YOUR OBJECTIVE: Copy the records below exactly, but leave out any picture they contain.

EXTRACTED ENTRIES:

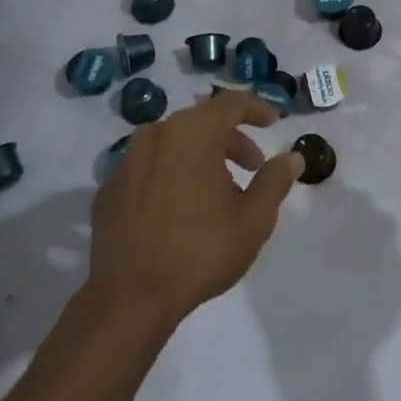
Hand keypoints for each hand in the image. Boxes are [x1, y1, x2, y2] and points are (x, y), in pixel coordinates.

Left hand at [88, 90, 302, 320]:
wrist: (130, 296)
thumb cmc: (200, 251)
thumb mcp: (253, 219)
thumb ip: (274, 180)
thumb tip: (291, 157)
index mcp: (192, 133)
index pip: (230, 104)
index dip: (256, 108)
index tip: (273, 121)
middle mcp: (156, 135)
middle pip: (201, 122)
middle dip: (231, 139)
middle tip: (253, 166)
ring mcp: (126, 160)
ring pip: (173, 143)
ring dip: (201, 156)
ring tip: (219, 191)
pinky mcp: (109, 188)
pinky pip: (149, 166)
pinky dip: (171, 173)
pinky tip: (181, 207)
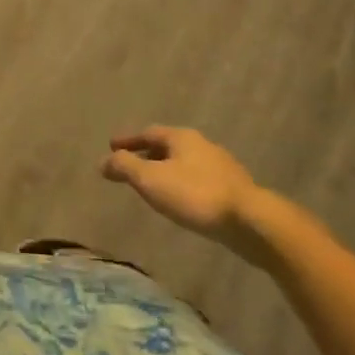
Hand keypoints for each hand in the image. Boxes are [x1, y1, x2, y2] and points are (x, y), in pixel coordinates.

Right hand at [100, 127, 267, 257]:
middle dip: (147, 154)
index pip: (148, 133)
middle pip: (168, 145)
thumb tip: (103, 161)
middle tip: (131, 165)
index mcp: (181, 137)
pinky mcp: (234, 189)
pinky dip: (183, 184)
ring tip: (154, 185)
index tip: (111, 146)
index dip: (128, 140)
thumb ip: (125, 167)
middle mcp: (202, 145)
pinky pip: (199, 180)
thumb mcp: (151, 180)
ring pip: (185, 163)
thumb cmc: (195, 195)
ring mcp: (221, 166)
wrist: (251, 222)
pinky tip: (182, 200)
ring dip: (166, 170)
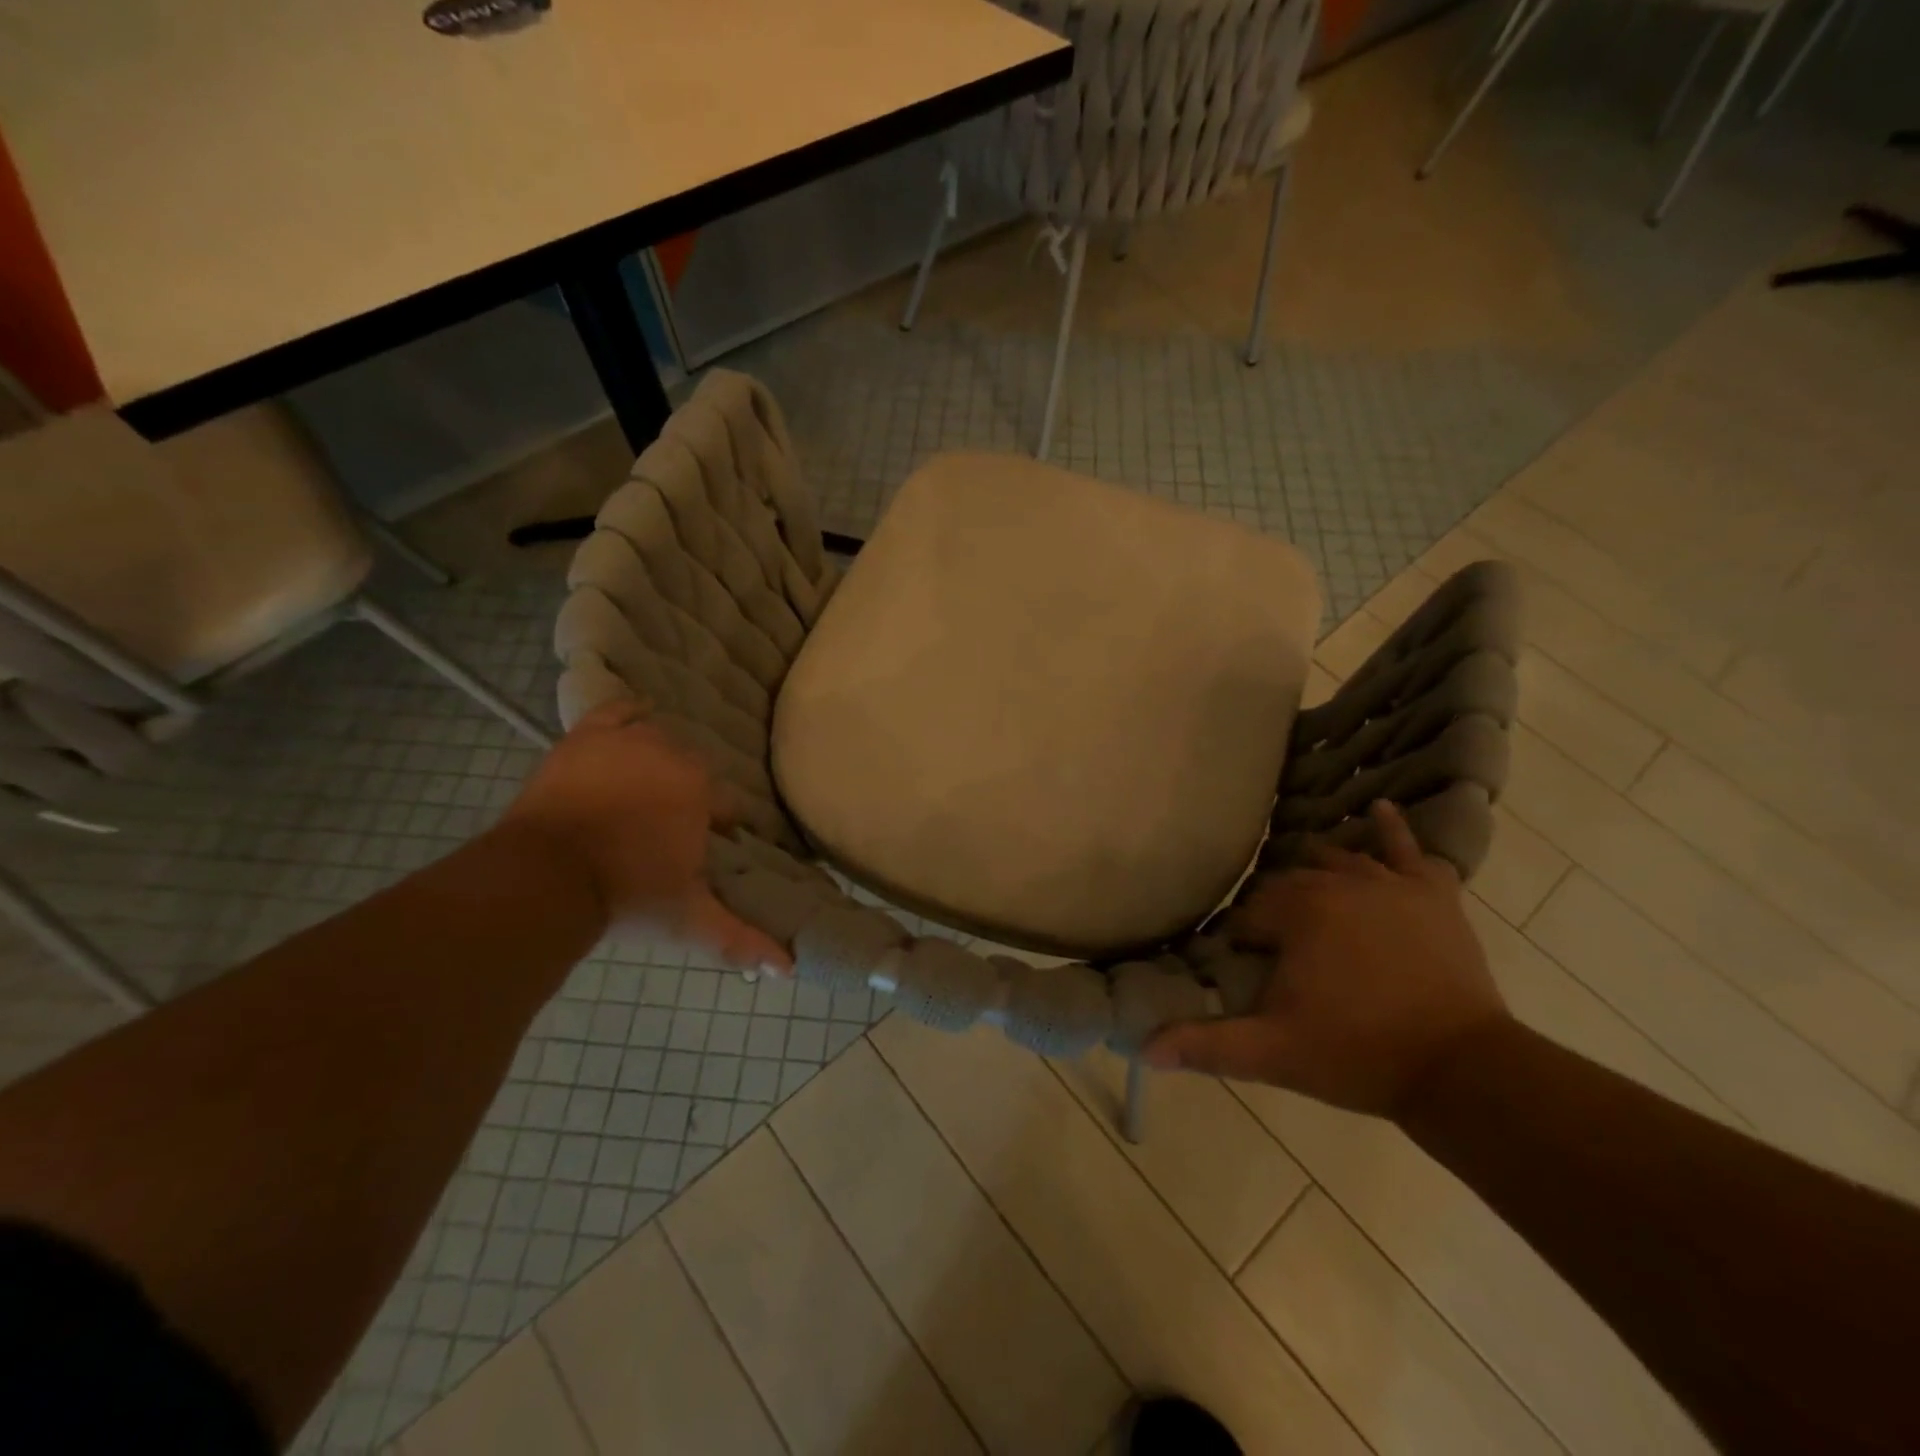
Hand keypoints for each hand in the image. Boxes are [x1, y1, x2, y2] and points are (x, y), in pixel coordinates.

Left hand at [502, 701, 791, 974]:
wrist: (545, 878)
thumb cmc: (627, 895)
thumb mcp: (690, 920)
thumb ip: (740, 939)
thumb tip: (788, 969)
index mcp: (703, 792)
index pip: (728, 805)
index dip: (720, 827)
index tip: (705, 847)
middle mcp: (672, 755)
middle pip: (695, 771)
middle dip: (688, 796)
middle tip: (667, 829)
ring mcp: (627, 741)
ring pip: (659, 740)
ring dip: (659, 762)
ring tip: (645, 791)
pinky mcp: (585, 737)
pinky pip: (618, 712)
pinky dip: (628, 716)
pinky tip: (633, 724)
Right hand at [1145, 800, 1507, 1116]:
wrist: (1460, 1069)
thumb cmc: (1357, 1054)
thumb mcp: (1271, 1053)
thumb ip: (1205, 1044)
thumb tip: (1144, 1049)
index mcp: (1298, 912)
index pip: (1250, 912)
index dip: (1243, 939)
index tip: (1246, 966)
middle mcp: (1339, 883)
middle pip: (1290, 882)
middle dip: (1276, 908)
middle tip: (1278, 946)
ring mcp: (1390, 884)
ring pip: (1338, 861)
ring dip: (1318, 873)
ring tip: (1309, 894)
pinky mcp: (1433, 895)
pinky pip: (1409, 851)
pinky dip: (1391, 831)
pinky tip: (1378, 811)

REPLY TO THE EXERCISE:
Hand keypoints for each hand in the image. Boxes are [x1, y1, x2, y2] and points are (x, y), in pixel coordinates.

Left hand at [88, 90, 302, 320]:
wrist: (130, 296)
thumb cmc: (200, 251)
thumb mcp: (253, 219)
thumb ip: (274, 180)
thumb tip: (291, 157)
index mcp: (192, 133)
index pip: (230, 104)
index dip: (256, 108)
index tip: (273, 121)
middle mcp: (156, 135)
middle pip: (201, 122)
middle dip: (231, 139)
middle tip: (253, 166)
ring mcp: (126, 160)
ring pip: (173, 143)
ring dip: (201, 156)
ring tip: (219, 191)
pinky mcp: (109, 188)
pinky pip: (149, 166)
pinky dip: (171, 173)
pinky tip: (181, 207)
Hand keypoints for each hand in the image. Boxes are [x1, y1, x2, y2] and points are (x, y), in pixel coordinates.

Right hand at [100, 127, 267, 257]:
middle dip: (147, 154)
index pip: (148, 133)
middle pip: (168, 145)
thumb tip: (103, 161)
middle tip: (131, 165)
index mcp: (181, 137)
pinky mcp: (234, 189)
pinky dip: (183, 184)
ring tip: (154, 185)
index tip: (111, 146)
index dip: (128, 140)
thumb ip: (125, 167)
middle mcp: (202, 145)
pinky pip: (199, 180)
thumb mcp: (151, 180)
ring pip: (185, 163)
thumb cmc: (195, 195)
ring mcp: (221, 166)
wrist: (251, 222)
pinky tip: (182, 200)
ring dip: (166, 170)
Hand keypoints for each hand in the image. Boxes are [x1, y1, x2, y2] and points are (x, y), in pixel coordinates.

Left hand at [502, 701, 791, 974]:
wrist: (545, 878)
thumb cmc: (627, 895)
thumb mcp: (690, 920)
thumb ip: (740, 939)
thumb tip: (788, 969)
index mcp: (703, 792)
index pip: (728, 805)
index dip: (720, 827)
index tip: (705, 847)
middle mcp: (672, 755)
middle pip: (695, 771)
middle dip: (688, 796)
middle tip: (667, 829)
ring mcp: (627, 741)
ring pip: (659, 740)
ring dip: (659, 762)
ring tip: (645, 791)
pinky mcp: (585, 737)
pinky pip: (618, 712)
pinky dip: (628, 716)
pinky tip: (633, 724)
Right hand at [1145, 800, 1507, 1116]:
wrist: (1460, 1069)
thumb cmc: (1357, 1054)
thumb mcp: (1271, 1053)
thumb ip: (1205, 1044)
thumb tip: (1144, 1049)
index mcp: (1298, 912)
index pip: (1250, 912)
index dip: (1243, 939)
index tip: (1246, 966)
middle mcp: (1339, 883)
middle pip: (1290, 882)
middle dip: (1276, 908)
middle tip: (1278, 946)
ring mcp: (1390, 884)
ring pip: (1338, 861)
ring dip: (1318, 873)
ring tip: (1309, 894)
pinky mcp: (1433, 895)
pinky pip: (1409, 851)
pinky dip: (1391, 831)
pinky tip: (1378, 811)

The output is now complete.